My “ski brain” is hardwired for searching out the steep and deep. Yet, for the average client, a successful ski touring experience doesn’t always mean getting rad. Sometimes, a great day in the mountains is simply about learning new skills in a beautiful landscape away from work or school. No mega cliff drops needed.
And while I did lead challenging ski tours on Mt. Yotei and other steeper zones, most of my experiences involved mellow powder skiing behind the Niseko resort. Maintaining the energy to hike and ski these mountains for days on end was a big challenge, but I loved it.
However, ski guiding in Japan isn’t for everyone. Eating, sleeping, and simple domestic routines become challenging as a guide, sometimes more so than actual skiing.
For example, I rented a small room in a beautiful little cabin with two hardworking, female roommates from Europe. However, the concept of communal living in Japan is always an adventure, and I soon found my cabin had no furniture, just a rug and a small futon mat for me to sleep on. The walls were paper thin, and the bathroom was as cold as a refrigerator! While my roommates worked in the service industry, and came home late at night, I was up at dawn and politely trying not to wake them.
Then there was the food.
I love the quality and availability of food in Japan. Seemingly, every place from convenience stores to small restaurants serves delicious food here. There’s just one catch: when you’re skiing every day, and burning thousands of calories in the mountains, you have to eat like a sumo wrestler to keep up energy! Making food at home is time consuming, and eating at a restaurant every day is expensive. That’s why a large part of my diet included rice triangles and fried chicken from the nearby 7 Eleven. Not exactly gourmet fare.
When I did venture out to the funky restaurants in the Niseko area, I felt a bit awkward compared to the super-rich hordes of Chinese and Singaporean tourists dressed in gaudy, European ski clothing. Food prices here are similar to major resort towns in the USA, and I just couldn’t afford to drop huge amounts of cash at crowded, upscale restaurants full of nouveau riche. The local conveyor-belt sushi joint with its paper hat wearing fish slingers was a better fit for me.

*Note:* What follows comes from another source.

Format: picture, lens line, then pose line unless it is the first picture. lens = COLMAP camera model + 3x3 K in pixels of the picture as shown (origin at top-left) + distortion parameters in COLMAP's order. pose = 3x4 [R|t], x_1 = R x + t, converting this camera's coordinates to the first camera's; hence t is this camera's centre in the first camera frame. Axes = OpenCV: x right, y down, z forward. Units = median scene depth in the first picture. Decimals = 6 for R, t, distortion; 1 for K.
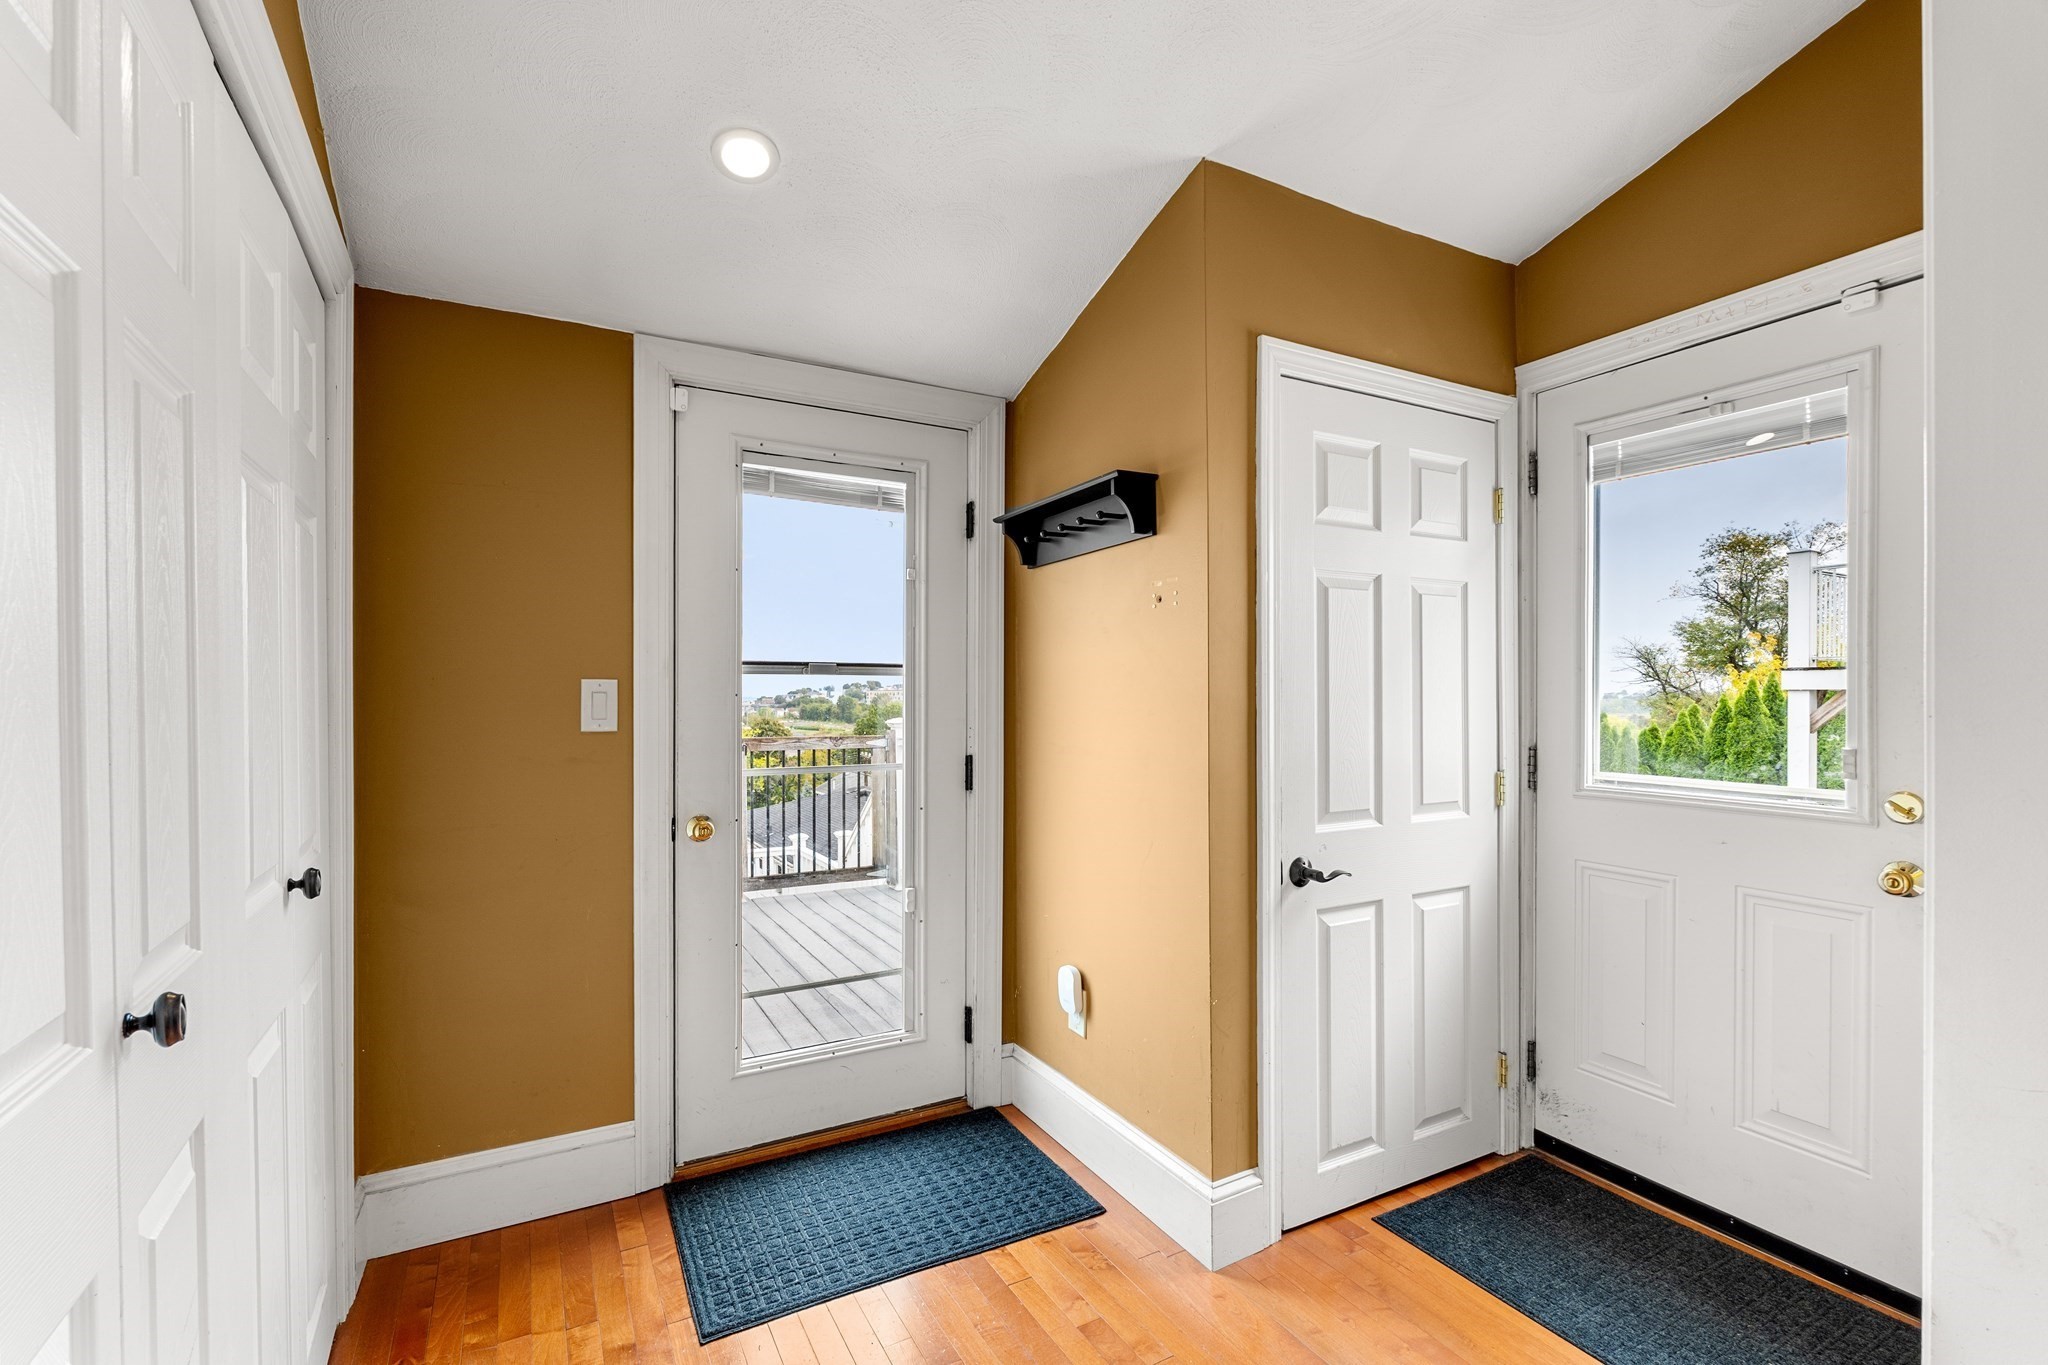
lens RADIAL K [[910.0, 0, 1023.7], [0, 910.0, 697.7], [0, 0, 1]] dist [-0.010378, 0.001813]
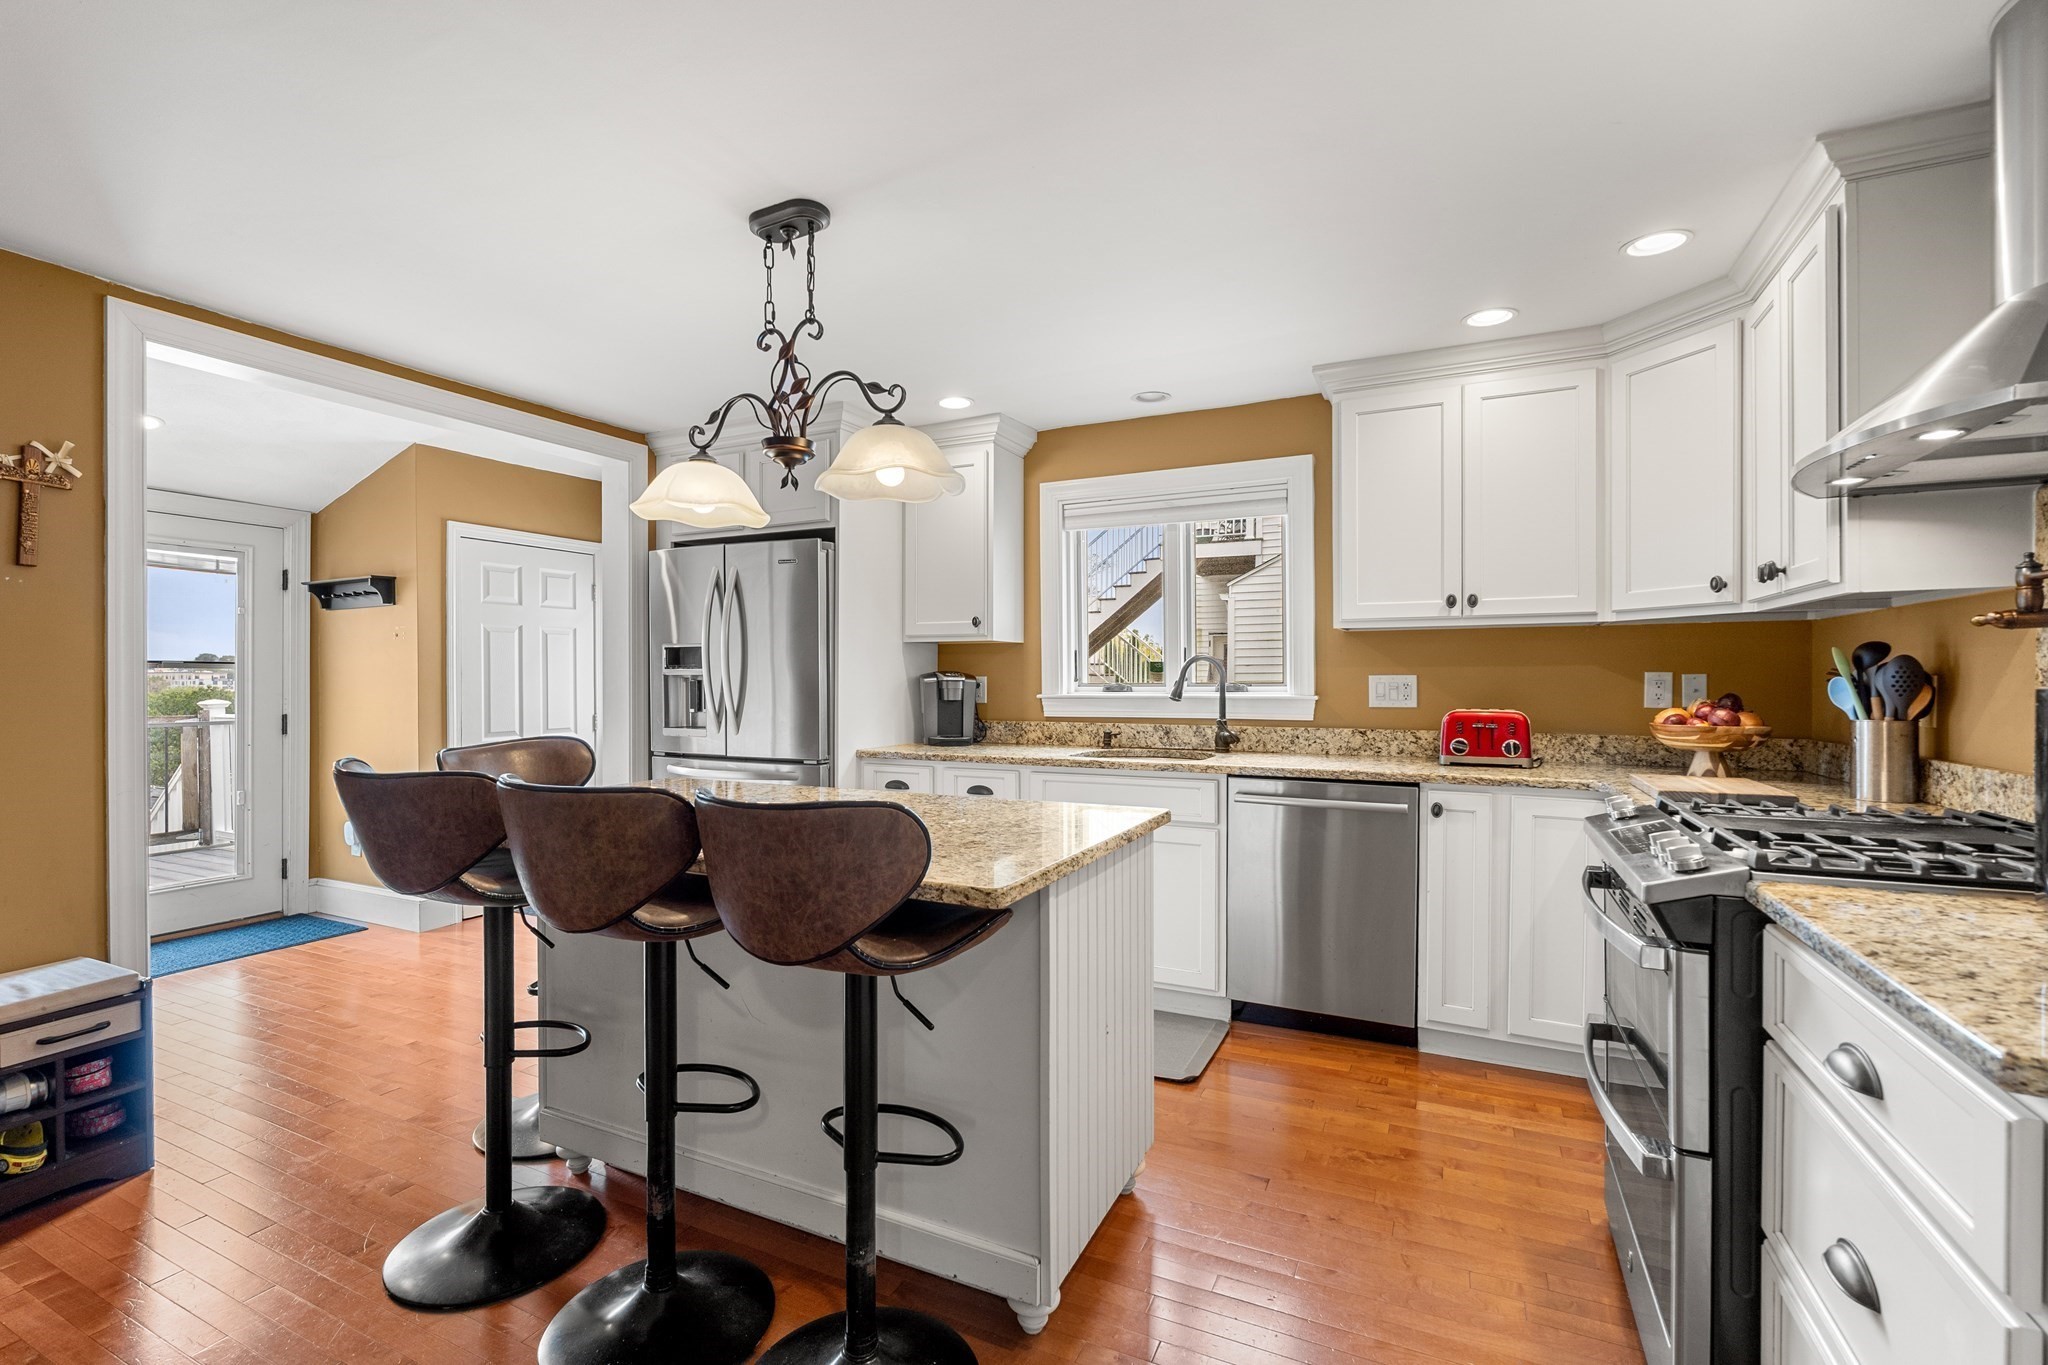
lens RADIAL K [[910.0, 0, 1016.2], [0, 910.0, 680.9], [0, 0, 1]] dist [-0.010378, 0.001813]
pose [[0.818749, -0.000993, 0.574151, 0.096098], [0.001987, 0.999997, -0.001104, 0.003218], [-0.574148, 0.002045, 0.818749, -1.267265]]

Want to have the best powder skiing in your life? Become a guide. You’ll go out in every condition, from rock hard snow to waist-deep fluff. You’ll recognize the best places for skin tracks, learn where the dangerous cornices are, memorize brushy forest roads, and be able to predict how the wind will affect the snow quality.
With little else to do, I’d go skiing on my off days in Japan too. Some of my best powder days were times spent with a fellow guide, or alone in the mountains with my thoughts. These were important times to check the snowpack, dig avalanche pits, and figure out where I’d be taking my clients in the upcoming days and weeks.
Interestingly, my moment of zen for the season came on a day like this. We’d just had a major storm and no clients on the books. I’d traveled alone to Shiribetsu-dake and climbed to the top. The cornices had been whipped into huge overhanging masses on the ridgeline that separated the north and south summits.
That’s when the helicopter appeared. It was my old friends from the Hokkaido Backcountry Club, shuttling their heli ski guests to the top of this beautiful volcano. I watched as they exited, and prepared for a day of powder skiing which probably rivaled anywhere in the world.
However, I’d made the same climb under my own foot power (and with considerable less cost), and it was my knowledge of snow safety and weather that kept me alive up here. That’s when I realized I had come full circle. This was fully my experience now, and I had the ability to show it to others. I felt grateful toward Clayton and his guides for showing me the ropes, even though I wasn’t in his helicopter filming guests.
I waved to the HBC guides and clients, and began my own path down the mountain, slashing powder turns in the fresh snow.